I've seen the other questions, but almost all of them deal with manipulating quantum states so that the other person reads a message in the data. However, you cannot force a quantum state on something without breaking entanglement.
So here is my idea. I know that it can't work, but I don't know why. If someone could point out the flaw, I would appreciate it. I do not claim to be an expert.
So there is the double slit experiment. If I pass a single photon through a double slit, it will create an interference pattern. This is the evidence that it is in a quantum state because a single particle should not be interfering with itself. In reading article above, this also works my photon happens to be entangled with another photon.
Now in the quantum eraser section of the linked article above, it goes on to mention that if you apply a filter to one of the photons (i.e. measure it), than the interference pattern of both collapses. Thus, by measuring the quantum state of one, both collapse.

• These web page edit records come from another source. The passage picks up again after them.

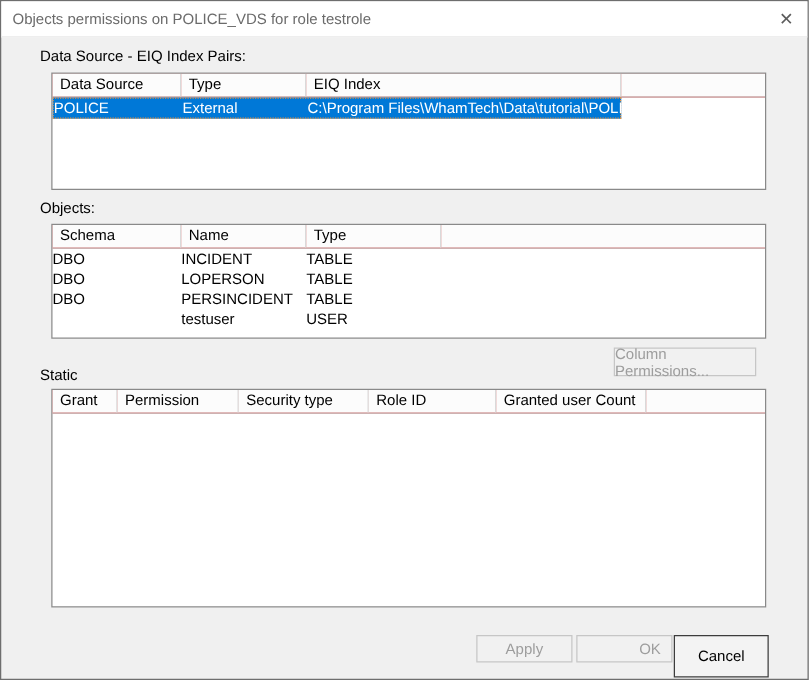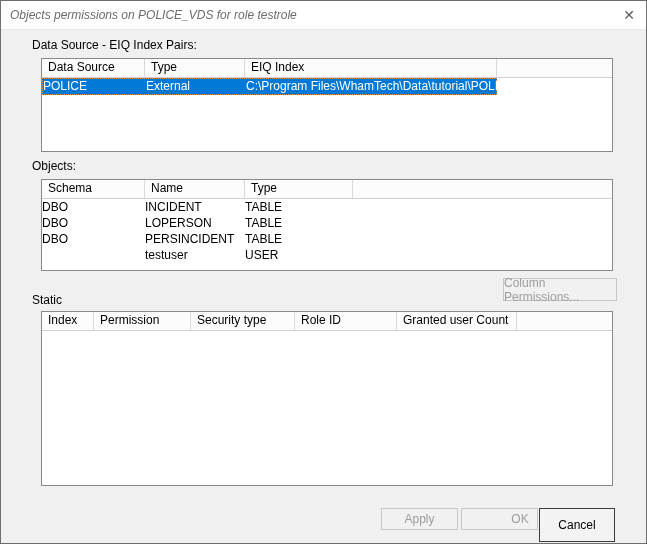"Objects permissions on POLICE_VDS for" .title-text { font-style: italic -> none }
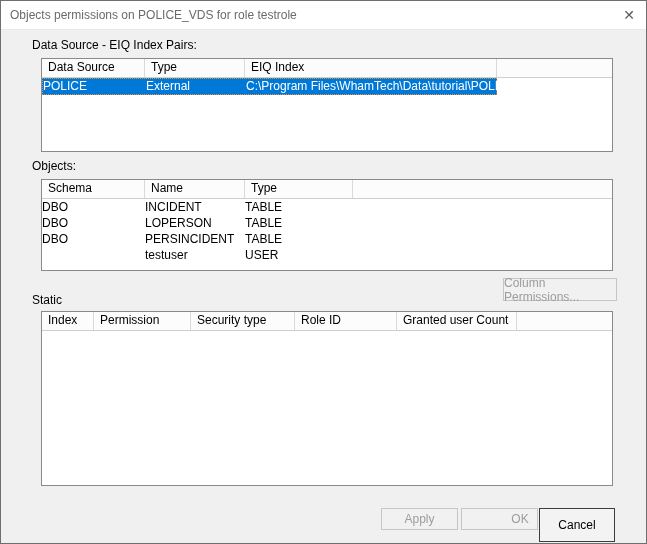"Column Permissions..." div.btn { left: 502px -> 490px }
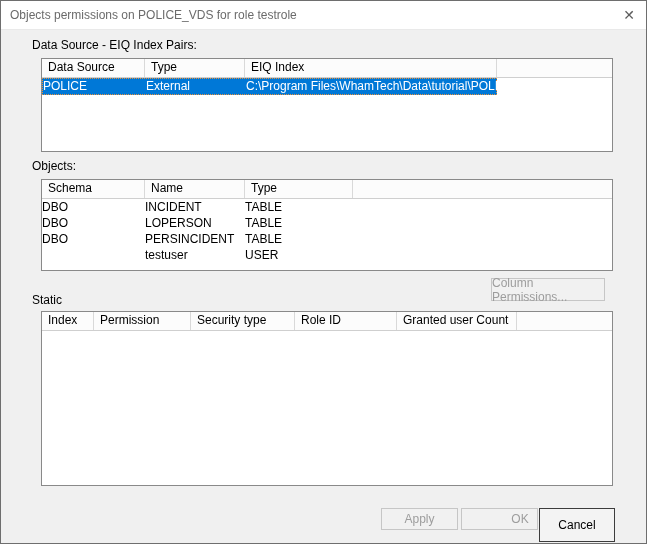"Index" div.hcell { text: Index -> Grant }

So, here is how I propose FTL communication.
Method
Lets say I create streams of quantum entangled photons. I will split up the pairs of quantum entangled photons and send one half to $A$ and the other half to $B$ in order. Thus, the first photon that $A$ receives will be entangled with the first photon that $B$ receives.
At $B$'s end, each photon will be run through the double slit to detect whether an interference pattern exists. If there was an interference pattern, then this is encoded as a binary $0$. If there isn't an interference pattern, then this is a $1$. It doesn't matter which slit the photon is known to travel through - the simple absence of the interference pattern is enough.
At $A$'s end, to communicate, I will encode my message in binary and then encode each bit in photon stream. If the next bit is a $1$, I will measure the next photon, thus collapsing its quantum state and eliminating the interference pattern. If the next bit is a $0$, I will not measure the next photon.
Example
$A$ needs to send 1101. $A$ would measure the first, second, and forth photons. At $B$'s end, when these photons are run through the double slit, you would see that the first, second, and forth have no interference pattern, so you would know they are $1$s. The third retains an interference pattern, so it would be a $0$.
Two-Way Communication
This allows $A$ to communicate to $B$ instantly. For $B$ to communicate back, you could create another set of streams where $A$ runs the photons through the double slit and $B$ measures to collapse the quantum state on some photons. Alternatively, odd numbered photons can be used for the reverse communication, so long as both $A$ and $B$ agree.
Summary
So, what is wrong with this method? It does not try to force a photon to go through a slit, but rather uses the act of observing or measuring to collapse the quantum state.